▶ EXERCISE DATA
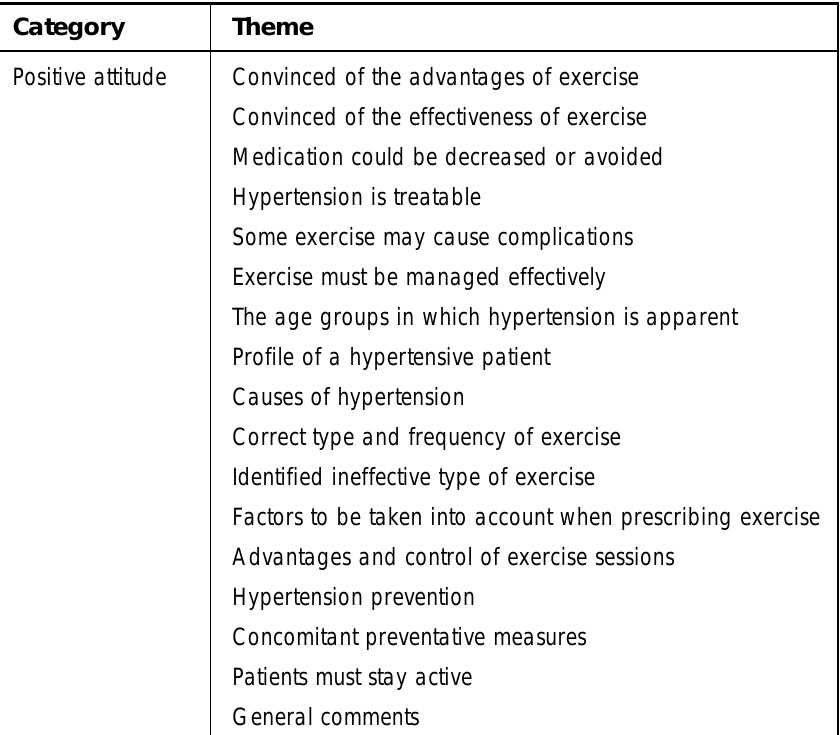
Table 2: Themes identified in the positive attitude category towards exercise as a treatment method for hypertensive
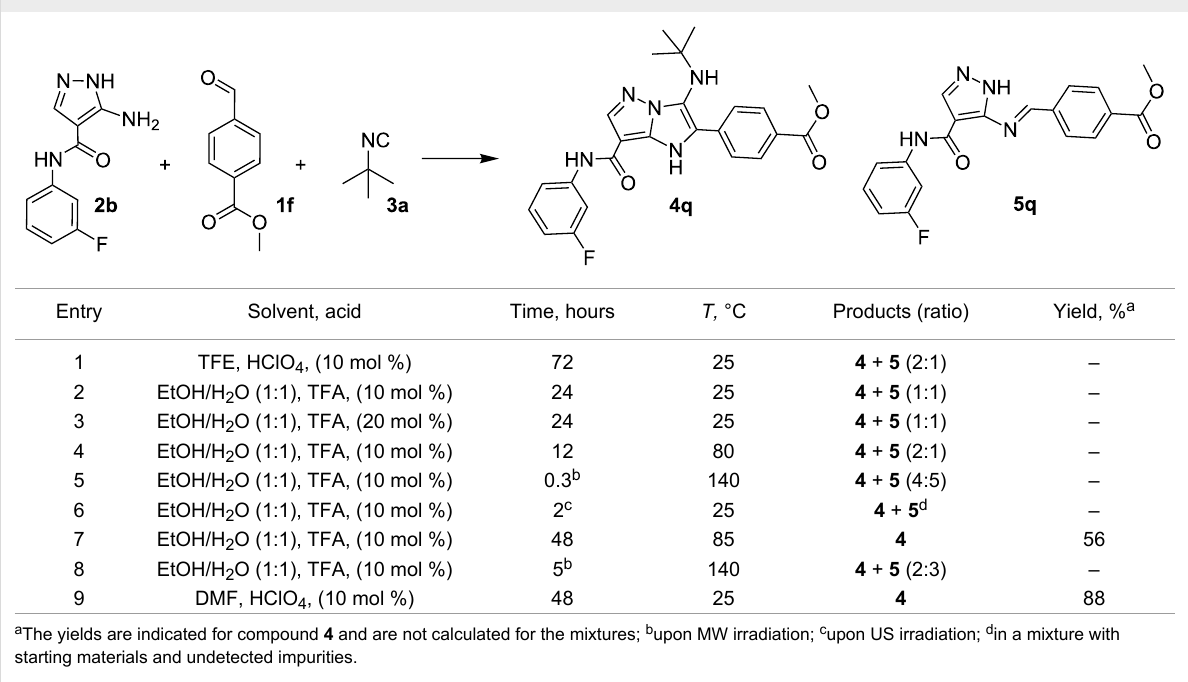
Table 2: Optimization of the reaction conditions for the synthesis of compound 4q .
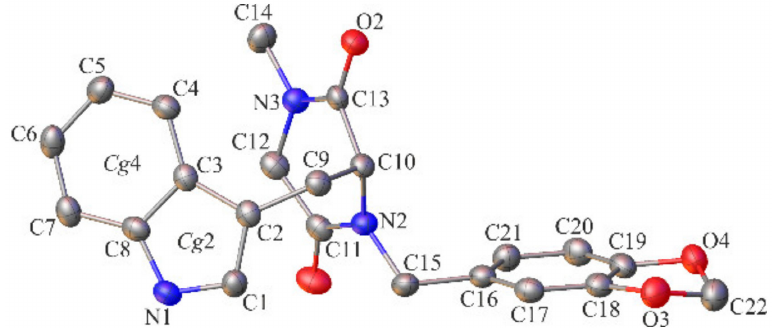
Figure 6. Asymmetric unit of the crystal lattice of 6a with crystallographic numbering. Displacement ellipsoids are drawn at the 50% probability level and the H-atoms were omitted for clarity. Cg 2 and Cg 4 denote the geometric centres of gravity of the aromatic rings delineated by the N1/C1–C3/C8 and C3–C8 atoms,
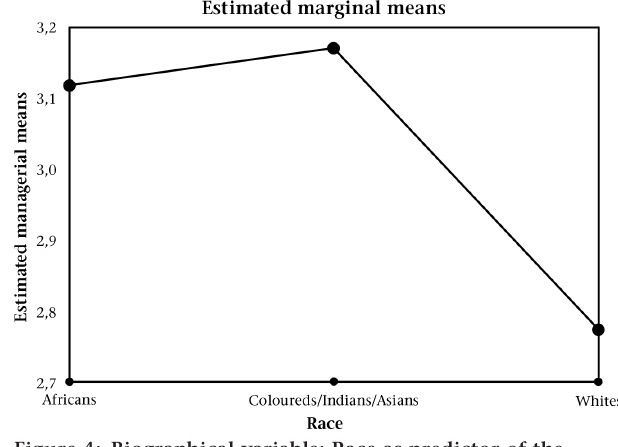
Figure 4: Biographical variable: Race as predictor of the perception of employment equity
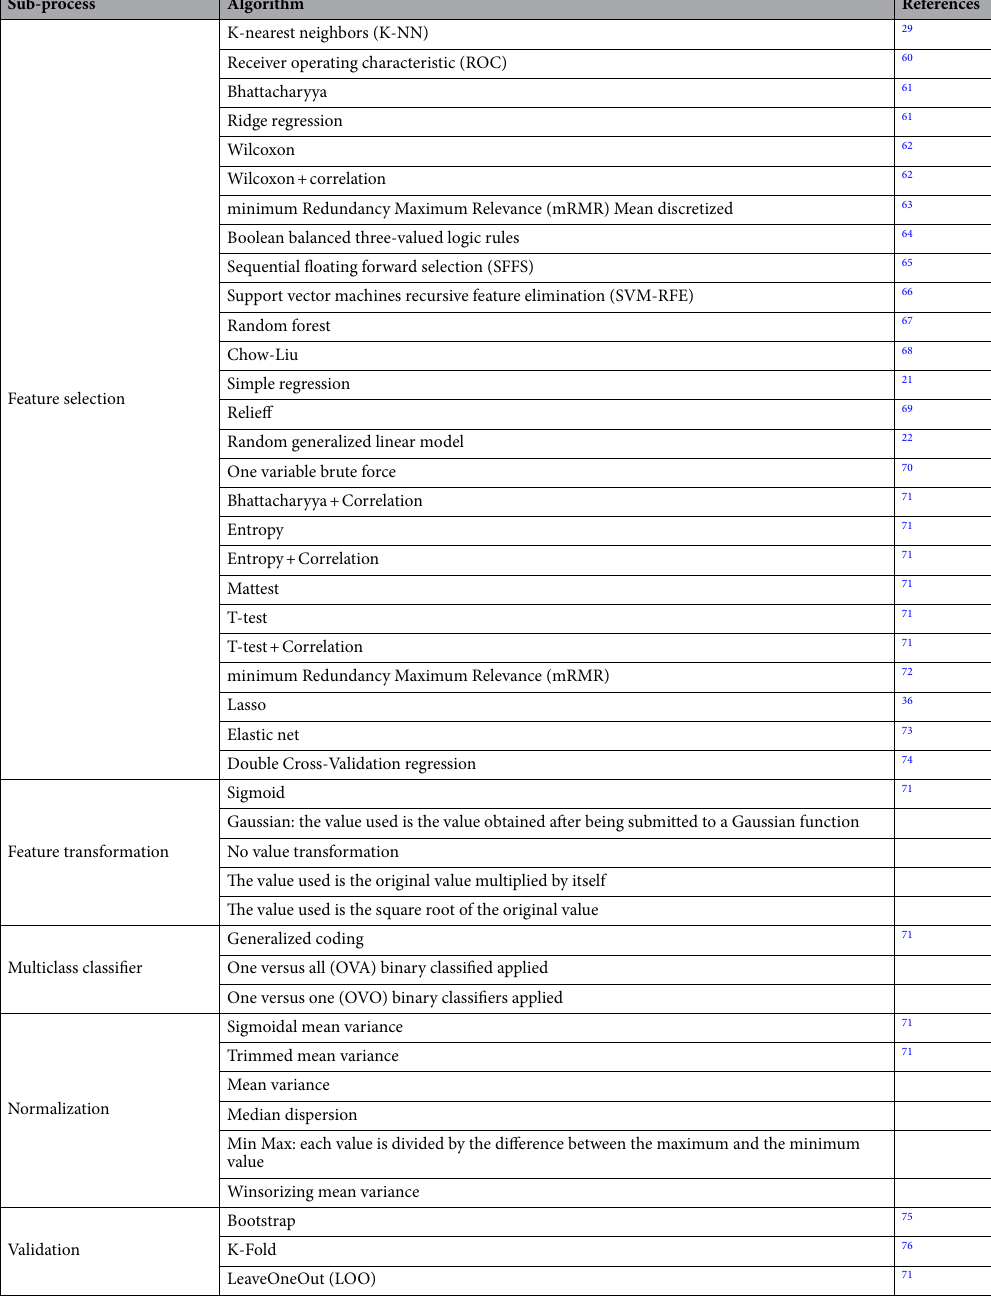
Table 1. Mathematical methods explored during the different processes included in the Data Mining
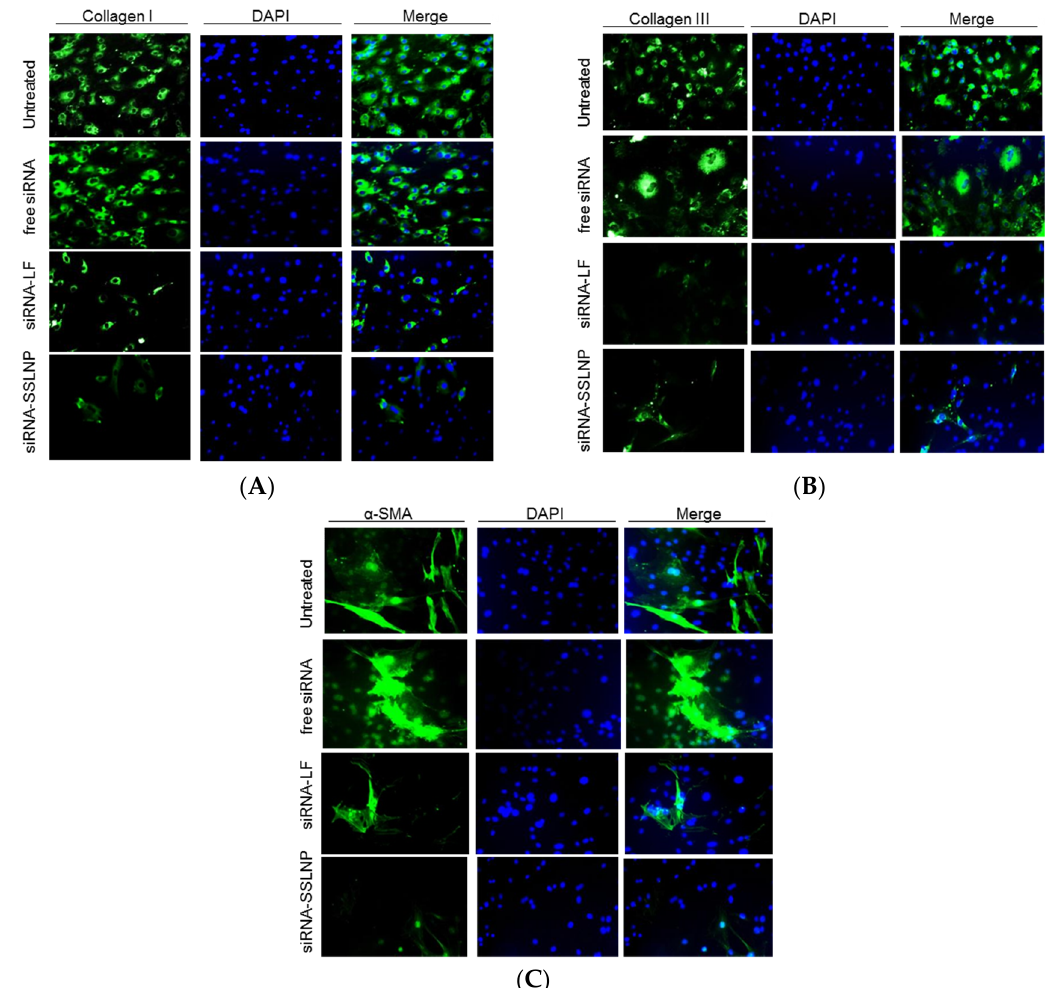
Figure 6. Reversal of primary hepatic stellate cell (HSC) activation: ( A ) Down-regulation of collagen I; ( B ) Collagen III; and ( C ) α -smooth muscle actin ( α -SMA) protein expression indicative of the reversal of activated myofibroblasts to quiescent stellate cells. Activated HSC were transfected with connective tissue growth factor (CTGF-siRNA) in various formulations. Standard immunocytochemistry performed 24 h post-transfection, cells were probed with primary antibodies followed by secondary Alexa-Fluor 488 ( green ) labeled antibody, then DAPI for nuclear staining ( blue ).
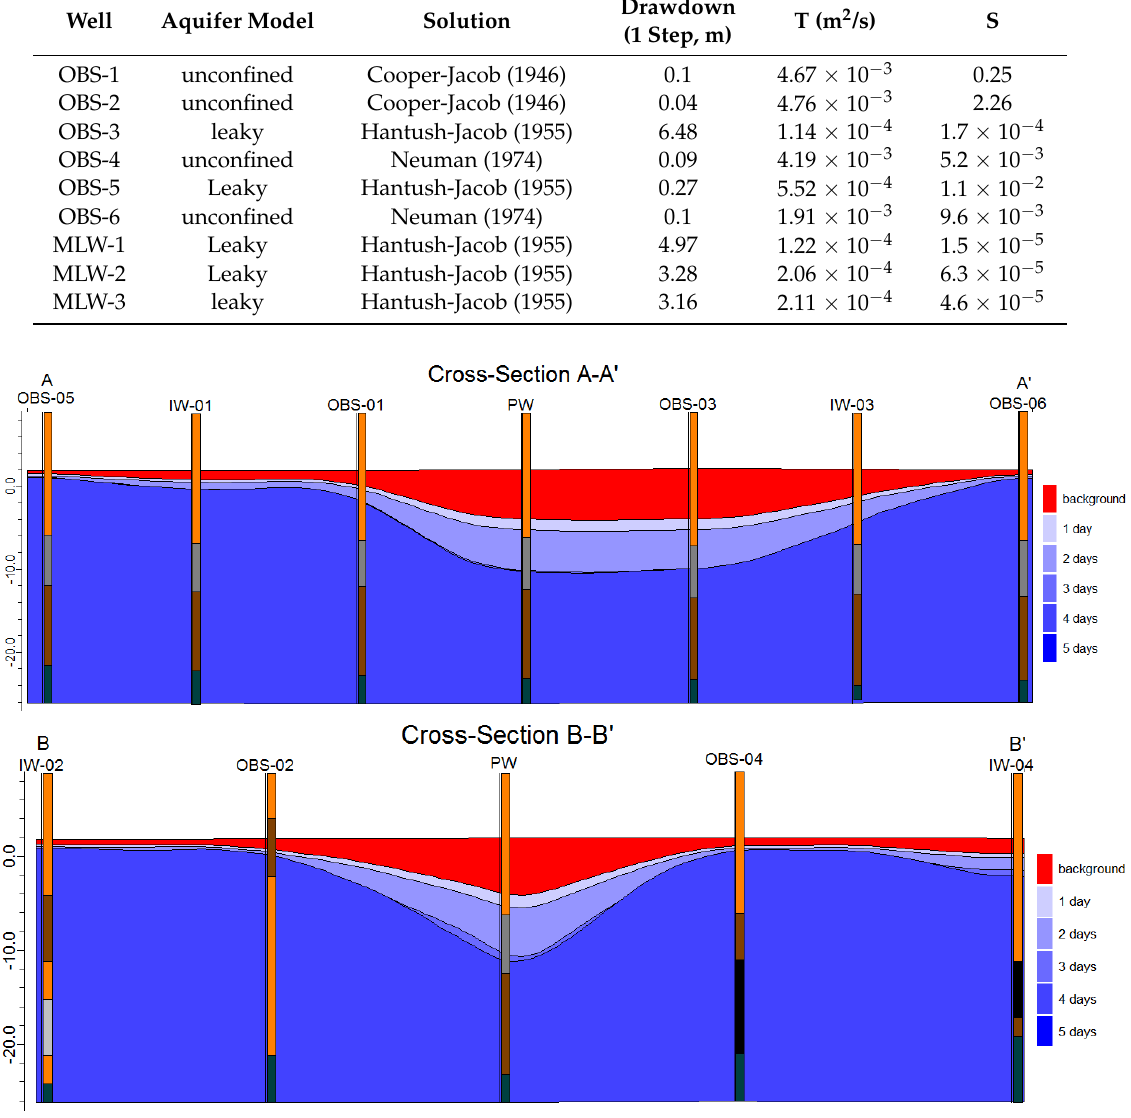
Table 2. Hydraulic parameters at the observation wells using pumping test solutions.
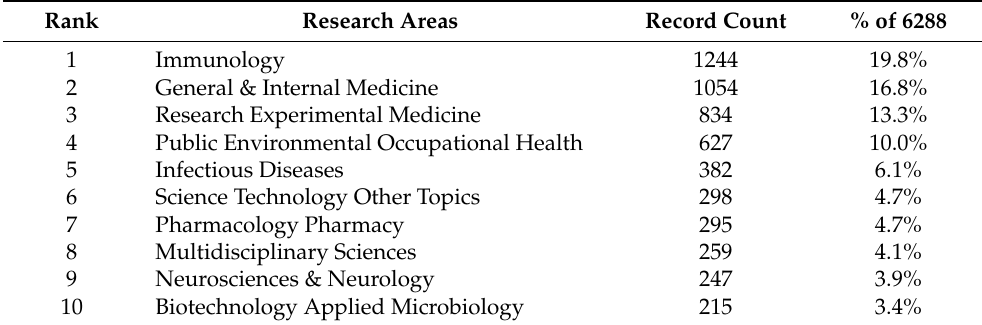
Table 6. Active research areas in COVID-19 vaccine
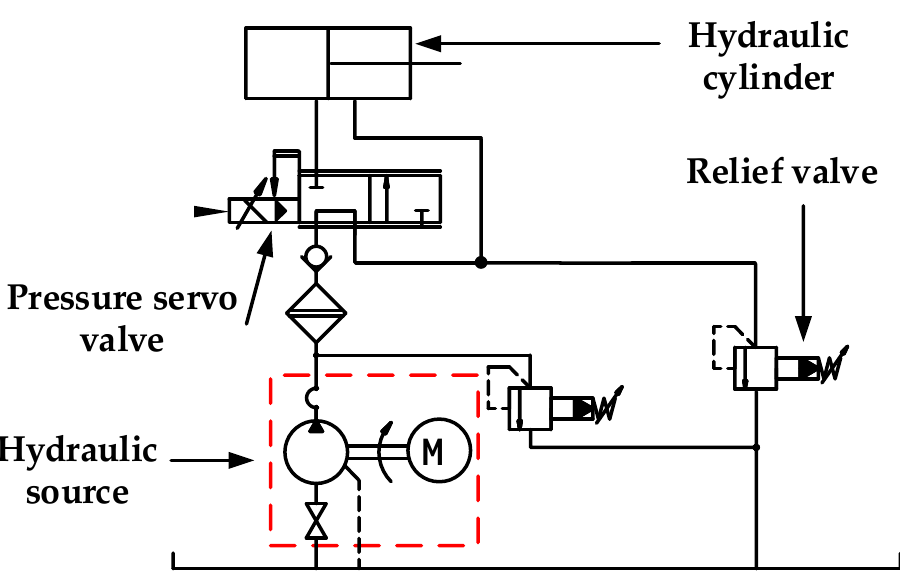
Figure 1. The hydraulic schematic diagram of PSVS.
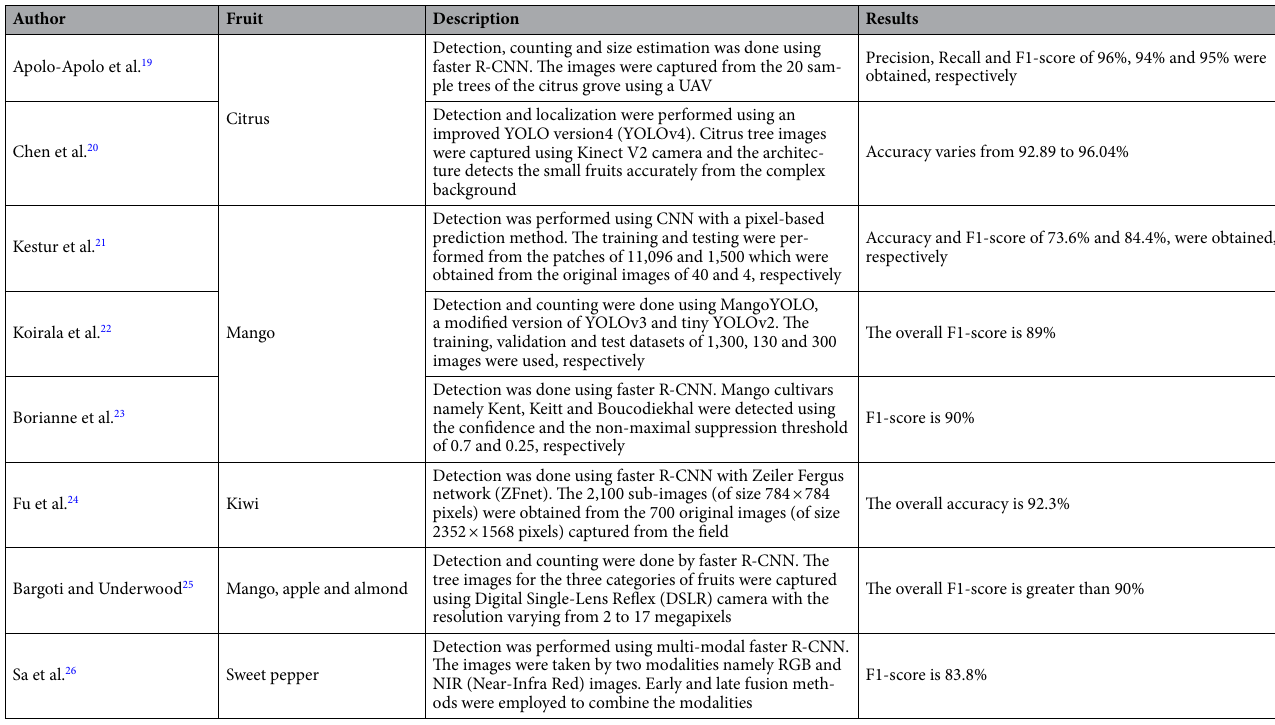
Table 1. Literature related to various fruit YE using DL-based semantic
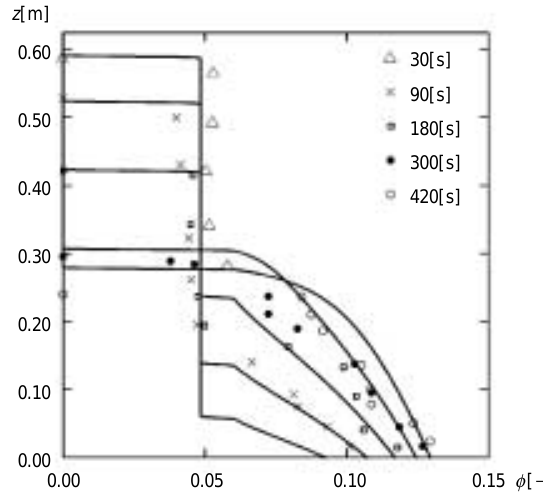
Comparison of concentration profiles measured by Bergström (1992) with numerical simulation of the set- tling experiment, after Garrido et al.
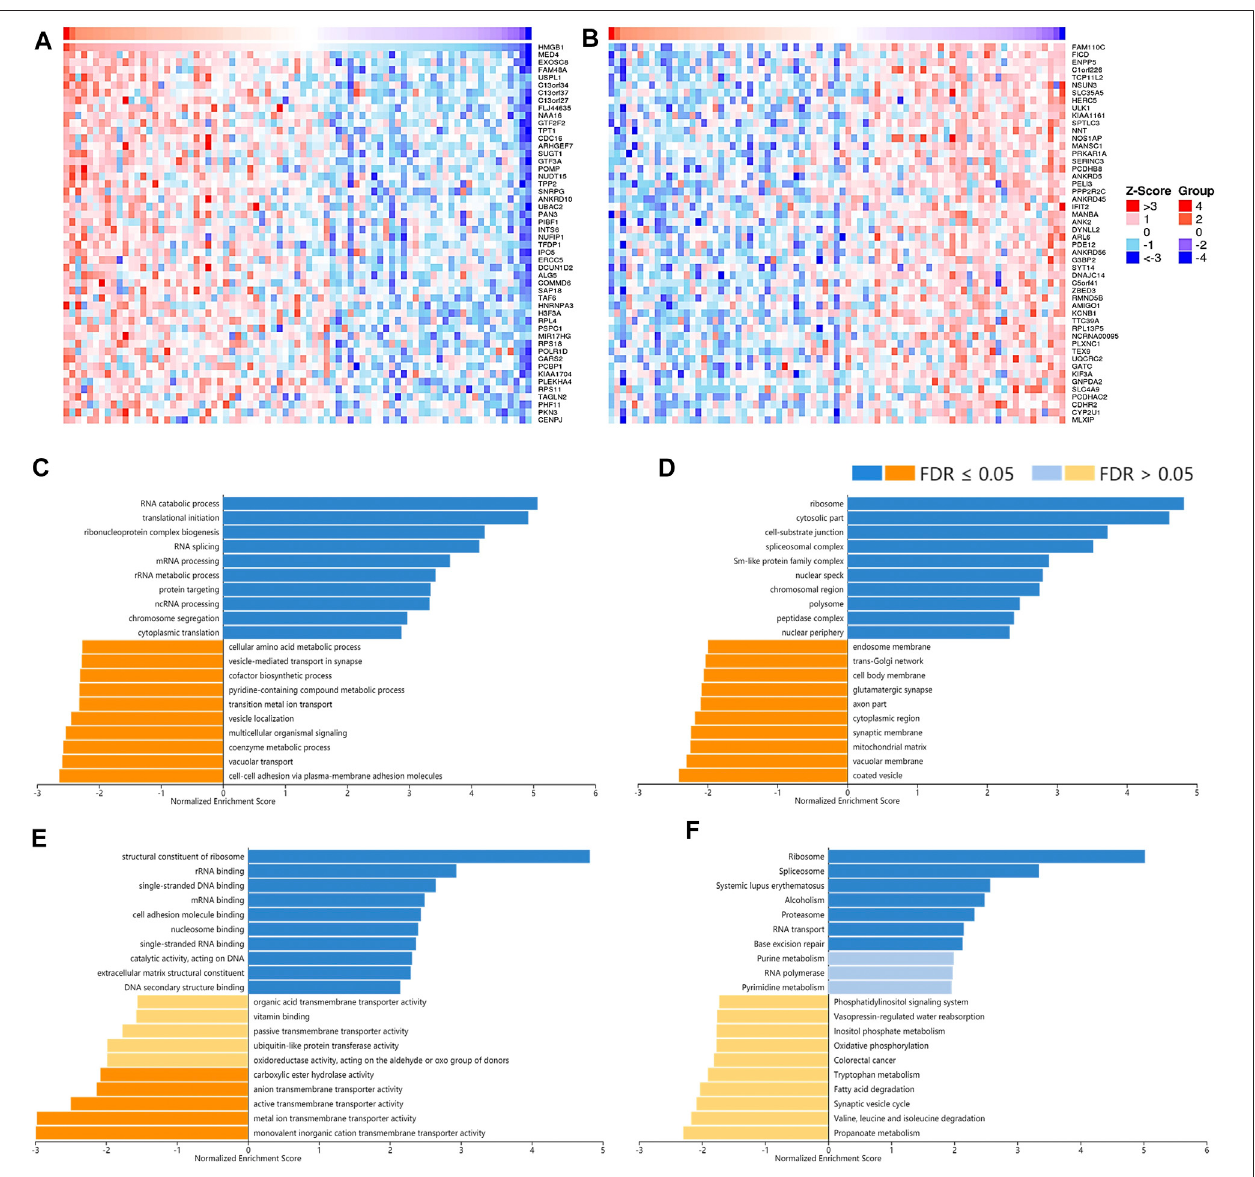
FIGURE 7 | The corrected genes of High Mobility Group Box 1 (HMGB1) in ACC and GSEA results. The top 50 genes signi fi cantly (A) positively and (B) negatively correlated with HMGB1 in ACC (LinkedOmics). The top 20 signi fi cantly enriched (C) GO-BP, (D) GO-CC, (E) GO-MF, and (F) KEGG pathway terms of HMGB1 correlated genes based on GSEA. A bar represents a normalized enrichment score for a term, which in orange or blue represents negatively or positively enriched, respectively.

▶ PROBLEM REQUIREMENTS
Print once more, exactly, the lines that start at the top of the records above and end at the line with "Table 1. Mathematical", skipping all pictures.

▶ TASK OUTPUT
Table 2: Themes identified in the positive attitude category towards exercise as a treatment method for hypertensive
Table 2: Optimization of the reaction conditions for the synthesis of compound 4q .
Figure 6. Asymmetric unit of the crystal lattice of 6a with crystallographic numbering. Displacement ellipsoids are drawn at the 50% probability level and the H-atoms were omitted for clarity. Cg 2 and Cg 4 denote the geometric centres of gravity of the aromatic rings delineated by the N1/C1–C3/C8 and C3–C8 atoms,
Figure 4: Biographical variable: Race as predictor of the perception of employment equity
Table 1. Mathematical methods explored during the different processes included in the Data Mining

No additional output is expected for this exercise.